Texto base:

Se siente pesadez en el ambiente. Ésta será una de las peores navidades que pasarán los mexicanos en muchos años. ¿Y todo por qué? Porque la llegada del nuevo régimen, el de la mal llamada “Cuarta Transformación”, ha llegado a descomponer el ambiente político, económico y social de México.

México comienza a sentir los estragos de la mala decisión de 30 millones de mexicanos que, ilusa o estúpidamente, confiaron el destino del país en un demagogo populista llamado Andrés Manuel López Obrador.

Ni modo, a veces la democracia es así: sólo 30 millones de votantes decidieron un mal rumbo para 130 millones de personas. Lo peor de esto es que muchos de quienes votaron por AMLO ya se están arrepintiendo. El tipo no lleva ni un mes de la Presidencia de la República y el enojo social ya comenzó a sentirse. Y son muchos los motivos.

Mediante una consulta por demás inválida y espuria, AMLO decidió cancelar el prometedor proyecto del aeropuerto de Texcoco. Y no sólo se perderá el valor de lo ya construido: nos saldrá muy cara, a todos los mexicanos, la recompra de los bonos. AMLO ya tiene, pues, su “FOBAPROA con alas”. ¡Cuánta austeridad!

Datos proporcionados:
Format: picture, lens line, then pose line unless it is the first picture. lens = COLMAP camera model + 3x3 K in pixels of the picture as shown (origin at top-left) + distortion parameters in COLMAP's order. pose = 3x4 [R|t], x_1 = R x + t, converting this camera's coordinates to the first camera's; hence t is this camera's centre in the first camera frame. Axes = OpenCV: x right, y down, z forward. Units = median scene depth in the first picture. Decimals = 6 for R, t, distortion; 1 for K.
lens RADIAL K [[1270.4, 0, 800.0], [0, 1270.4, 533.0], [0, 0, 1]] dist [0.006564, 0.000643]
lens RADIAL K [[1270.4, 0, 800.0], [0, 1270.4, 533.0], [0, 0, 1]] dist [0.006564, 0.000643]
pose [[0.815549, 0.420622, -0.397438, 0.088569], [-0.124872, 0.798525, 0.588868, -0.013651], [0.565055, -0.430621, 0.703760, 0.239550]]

Actividad:
Reproduce sin cambios el fragmento del texto sobre el gobierno de AMLO que empieza en las palabras "Se siente pesadez" y concluye tras "Manuel López Obrador.".

Resultado del ejercicio:
Se siente pesadez en el ambiente. Ésta será una de las peores navidades que pasarán los mexicanos en muchos años. ¿Y todo por qué? Porque la llegada del nuevo régimen, el de la mal llamada “Cuarta Transformación”, ha llegado a descomponer el ambiente político, económico y social de México.

México comienza a sentir los estragos de la mala decisión de 30 millones de mexicanos que, ilusa o estúpidamente, confiaron el destino del país en un demagogo populista llamado Andrés Manuel López Obrador.